Palate: Medium-bodied with dirty notes of saltwater, citrus, and herbs. The wife proposed a cocktail: smoked lemons and muddled mint with a salted rim. Citrusy brine and dirty coal smoke carried hints of sage and burning herbs. Mint and graphite appeared on the mid-palate as a slightly acrid smoke slid further into focus. Dirty and industrial on the one hand, burning herbs and cleansing rituals on the other, perhaps a cocktail was the best way to describe the experience.

Finish: Lingering notes of smoky citrus and mineral-rich saltwater.


Score: 7

Mental Image: Burnt Sage & a Cocktail Cleanse


Notes: A robust and dirty Ledaig, this Maltman bottled for Shinanoya was absent some of the Ledaig funk but full-throated in its herbal-maritime embrace. It was brilliant, with loads of dirty coastal, industrial, and anthracite notes lingering in the air and across the palate. If there was one weakness, the flavor characteristics did not build over time but became a bit flat. Rather than a crescendo of complexity or intensity, the dram petered out as I sat with it— a strange evolution I noticed even more during subsequent tastings.

The wife declared it, “the kind of Ledaig I like,” and what more can I say.
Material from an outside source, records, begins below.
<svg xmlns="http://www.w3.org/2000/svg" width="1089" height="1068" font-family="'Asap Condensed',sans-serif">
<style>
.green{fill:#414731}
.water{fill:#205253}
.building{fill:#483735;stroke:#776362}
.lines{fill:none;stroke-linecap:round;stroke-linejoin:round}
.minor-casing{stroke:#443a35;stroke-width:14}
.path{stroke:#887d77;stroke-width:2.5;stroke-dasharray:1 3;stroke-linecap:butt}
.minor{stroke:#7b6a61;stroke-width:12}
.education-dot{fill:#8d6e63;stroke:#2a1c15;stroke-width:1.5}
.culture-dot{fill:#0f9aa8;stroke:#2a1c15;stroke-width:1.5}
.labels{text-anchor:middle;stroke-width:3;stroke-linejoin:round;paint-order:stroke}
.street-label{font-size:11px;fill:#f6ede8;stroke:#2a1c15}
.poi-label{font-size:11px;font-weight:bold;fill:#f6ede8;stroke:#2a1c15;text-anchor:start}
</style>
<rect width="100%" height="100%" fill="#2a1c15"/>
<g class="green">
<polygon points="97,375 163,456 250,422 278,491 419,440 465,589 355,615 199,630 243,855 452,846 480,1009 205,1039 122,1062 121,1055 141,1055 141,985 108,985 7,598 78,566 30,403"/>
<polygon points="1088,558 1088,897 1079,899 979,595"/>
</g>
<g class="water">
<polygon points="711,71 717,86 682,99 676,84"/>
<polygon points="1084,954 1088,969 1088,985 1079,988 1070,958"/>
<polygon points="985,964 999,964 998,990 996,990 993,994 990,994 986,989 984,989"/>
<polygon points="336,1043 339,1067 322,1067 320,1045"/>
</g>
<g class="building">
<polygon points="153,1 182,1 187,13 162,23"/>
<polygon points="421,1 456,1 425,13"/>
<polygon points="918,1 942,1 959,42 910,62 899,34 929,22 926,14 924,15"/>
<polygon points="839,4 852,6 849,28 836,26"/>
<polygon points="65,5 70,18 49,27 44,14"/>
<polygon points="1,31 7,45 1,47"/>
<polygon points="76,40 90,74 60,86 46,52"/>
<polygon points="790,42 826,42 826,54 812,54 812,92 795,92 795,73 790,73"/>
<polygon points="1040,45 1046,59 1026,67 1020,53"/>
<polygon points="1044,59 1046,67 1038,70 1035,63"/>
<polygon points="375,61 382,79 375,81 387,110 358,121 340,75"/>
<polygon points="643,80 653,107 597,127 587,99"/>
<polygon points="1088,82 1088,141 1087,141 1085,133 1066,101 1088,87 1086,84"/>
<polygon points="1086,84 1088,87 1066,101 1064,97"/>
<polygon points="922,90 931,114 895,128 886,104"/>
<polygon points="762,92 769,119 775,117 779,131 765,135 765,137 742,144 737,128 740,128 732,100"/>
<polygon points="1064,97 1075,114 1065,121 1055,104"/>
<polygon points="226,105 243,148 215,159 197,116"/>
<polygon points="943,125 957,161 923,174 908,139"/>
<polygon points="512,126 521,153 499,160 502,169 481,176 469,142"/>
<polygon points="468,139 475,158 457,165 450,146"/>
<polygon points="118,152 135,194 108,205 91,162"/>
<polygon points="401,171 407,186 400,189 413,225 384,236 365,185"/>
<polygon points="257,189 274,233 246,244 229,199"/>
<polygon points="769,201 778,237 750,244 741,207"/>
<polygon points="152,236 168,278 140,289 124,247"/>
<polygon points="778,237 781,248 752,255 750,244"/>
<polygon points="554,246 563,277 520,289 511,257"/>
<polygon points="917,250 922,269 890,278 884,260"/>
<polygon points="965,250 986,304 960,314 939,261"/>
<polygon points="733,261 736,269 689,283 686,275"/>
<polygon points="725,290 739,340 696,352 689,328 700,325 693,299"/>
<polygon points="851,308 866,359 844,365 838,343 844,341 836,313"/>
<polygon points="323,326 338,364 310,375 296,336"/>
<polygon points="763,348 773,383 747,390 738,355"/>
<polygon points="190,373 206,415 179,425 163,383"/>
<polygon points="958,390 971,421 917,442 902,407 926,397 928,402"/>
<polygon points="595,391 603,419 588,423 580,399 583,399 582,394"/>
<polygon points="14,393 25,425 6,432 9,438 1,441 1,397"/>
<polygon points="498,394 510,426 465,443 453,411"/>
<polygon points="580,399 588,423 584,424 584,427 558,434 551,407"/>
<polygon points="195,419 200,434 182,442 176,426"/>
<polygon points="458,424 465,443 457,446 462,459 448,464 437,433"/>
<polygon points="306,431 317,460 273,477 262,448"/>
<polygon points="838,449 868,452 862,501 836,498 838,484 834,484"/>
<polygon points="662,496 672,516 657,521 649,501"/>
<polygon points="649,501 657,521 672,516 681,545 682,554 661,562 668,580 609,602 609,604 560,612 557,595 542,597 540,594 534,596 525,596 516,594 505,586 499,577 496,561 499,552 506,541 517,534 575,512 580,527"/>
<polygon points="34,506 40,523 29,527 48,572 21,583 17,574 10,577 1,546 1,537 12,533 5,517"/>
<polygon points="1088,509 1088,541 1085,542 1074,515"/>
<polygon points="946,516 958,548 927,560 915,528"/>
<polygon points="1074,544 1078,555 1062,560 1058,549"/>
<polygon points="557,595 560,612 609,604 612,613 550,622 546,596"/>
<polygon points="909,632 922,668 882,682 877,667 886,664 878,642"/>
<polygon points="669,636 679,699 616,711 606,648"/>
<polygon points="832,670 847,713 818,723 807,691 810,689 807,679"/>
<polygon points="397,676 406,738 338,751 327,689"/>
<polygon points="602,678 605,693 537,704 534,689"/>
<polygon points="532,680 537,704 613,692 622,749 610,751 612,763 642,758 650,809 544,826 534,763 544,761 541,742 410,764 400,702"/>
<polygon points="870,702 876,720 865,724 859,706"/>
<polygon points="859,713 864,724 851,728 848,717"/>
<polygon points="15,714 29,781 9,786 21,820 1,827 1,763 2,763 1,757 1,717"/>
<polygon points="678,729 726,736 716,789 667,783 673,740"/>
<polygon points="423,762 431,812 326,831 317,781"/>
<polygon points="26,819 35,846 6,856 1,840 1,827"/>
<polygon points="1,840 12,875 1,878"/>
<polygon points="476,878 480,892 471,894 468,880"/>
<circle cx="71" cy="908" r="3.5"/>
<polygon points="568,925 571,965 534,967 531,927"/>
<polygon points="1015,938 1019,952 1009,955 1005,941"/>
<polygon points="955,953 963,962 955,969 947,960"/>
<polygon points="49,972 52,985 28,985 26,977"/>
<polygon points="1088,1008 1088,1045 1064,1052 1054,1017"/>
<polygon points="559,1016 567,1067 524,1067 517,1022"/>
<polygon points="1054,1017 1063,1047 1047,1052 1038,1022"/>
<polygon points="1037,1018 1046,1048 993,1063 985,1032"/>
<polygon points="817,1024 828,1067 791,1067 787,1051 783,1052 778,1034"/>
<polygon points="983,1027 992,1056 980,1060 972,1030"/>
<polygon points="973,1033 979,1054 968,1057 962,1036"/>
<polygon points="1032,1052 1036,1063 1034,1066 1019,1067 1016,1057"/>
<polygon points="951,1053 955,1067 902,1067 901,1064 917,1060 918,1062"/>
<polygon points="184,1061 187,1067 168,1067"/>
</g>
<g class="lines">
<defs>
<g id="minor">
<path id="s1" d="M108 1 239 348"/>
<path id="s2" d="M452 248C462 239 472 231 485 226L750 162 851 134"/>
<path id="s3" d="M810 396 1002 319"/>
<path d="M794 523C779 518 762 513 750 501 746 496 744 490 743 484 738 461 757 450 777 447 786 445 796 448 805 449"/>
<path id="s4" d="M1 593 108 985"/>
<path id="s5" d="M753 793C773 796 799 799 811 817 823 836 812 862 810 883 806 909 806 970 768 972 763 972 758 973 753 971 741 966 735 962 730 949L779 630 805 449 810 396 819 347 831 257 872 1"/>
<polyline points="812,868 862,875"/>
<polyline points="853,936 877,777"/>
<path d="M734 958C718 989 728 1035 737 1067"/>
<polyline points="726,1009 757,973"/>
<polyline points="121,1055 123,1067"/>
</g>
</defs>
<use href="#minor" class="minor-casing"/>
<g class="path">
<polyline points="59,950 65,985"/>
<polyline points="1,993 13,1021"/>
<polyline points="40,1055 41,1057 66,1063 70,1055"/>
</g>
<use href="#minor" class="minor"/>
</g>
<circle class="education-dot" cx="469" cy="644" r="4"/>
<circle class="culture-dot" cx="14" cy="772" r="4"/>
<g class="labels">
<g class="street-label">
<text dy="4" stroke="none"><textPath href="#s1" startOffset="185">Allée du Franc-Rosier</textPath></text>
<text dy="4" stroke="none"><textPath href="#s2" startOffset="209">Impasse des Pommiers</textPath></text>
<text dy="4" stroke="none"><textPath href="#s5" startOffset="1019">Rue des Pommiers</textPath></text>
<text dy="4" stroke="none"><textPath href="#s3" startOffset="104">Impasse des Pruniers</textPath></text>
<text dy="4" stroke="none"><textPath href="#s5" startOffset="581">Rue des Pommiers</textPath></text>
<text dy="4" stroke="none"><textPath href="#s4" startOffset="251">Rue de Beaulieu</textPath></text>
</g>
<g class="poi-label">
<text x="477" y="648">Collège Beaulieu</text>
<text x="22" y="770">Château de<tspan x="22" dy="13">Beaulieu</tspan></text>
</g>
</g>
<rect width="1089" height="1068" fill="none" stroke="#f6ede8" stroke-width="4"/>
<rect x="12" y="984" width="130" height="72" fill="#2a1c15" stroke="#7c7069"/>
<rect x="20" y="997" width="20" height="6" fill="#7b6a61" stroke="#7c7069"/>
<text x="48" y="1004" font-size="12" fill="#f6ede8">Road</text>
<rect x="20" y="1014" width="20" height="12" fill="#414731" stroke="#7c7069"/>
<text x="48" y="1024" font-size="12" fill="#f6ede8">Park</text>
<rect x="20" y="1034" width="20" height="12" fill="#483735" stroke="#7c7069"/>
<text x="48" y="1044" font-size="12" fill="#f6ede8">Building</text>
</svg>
Though her initial notes are always brief and to the point— a style I am sure those who find me a bit wordy would enjoy— once she has had a few drams, she becomes more verbose with increasingly detailed and specific descriptions. I will never forget her describing a Craigellachie as “two dudes in pastel sundresses enjoying a late summer vineyard stroll.” That is a flavor note with some layers to unpack. She kept in simple with this, which reflected her enjoyment— though she was a bit more reserved on subsequent blind tastings of it.

Overall, my wife had a point— this was nice. It was that sort of bottle you might point to as being to essence of Ledaig. It had a bit in common with a Chieftain’s bottle I did not rate as highly; the difference was the clarity and crispness of flavors.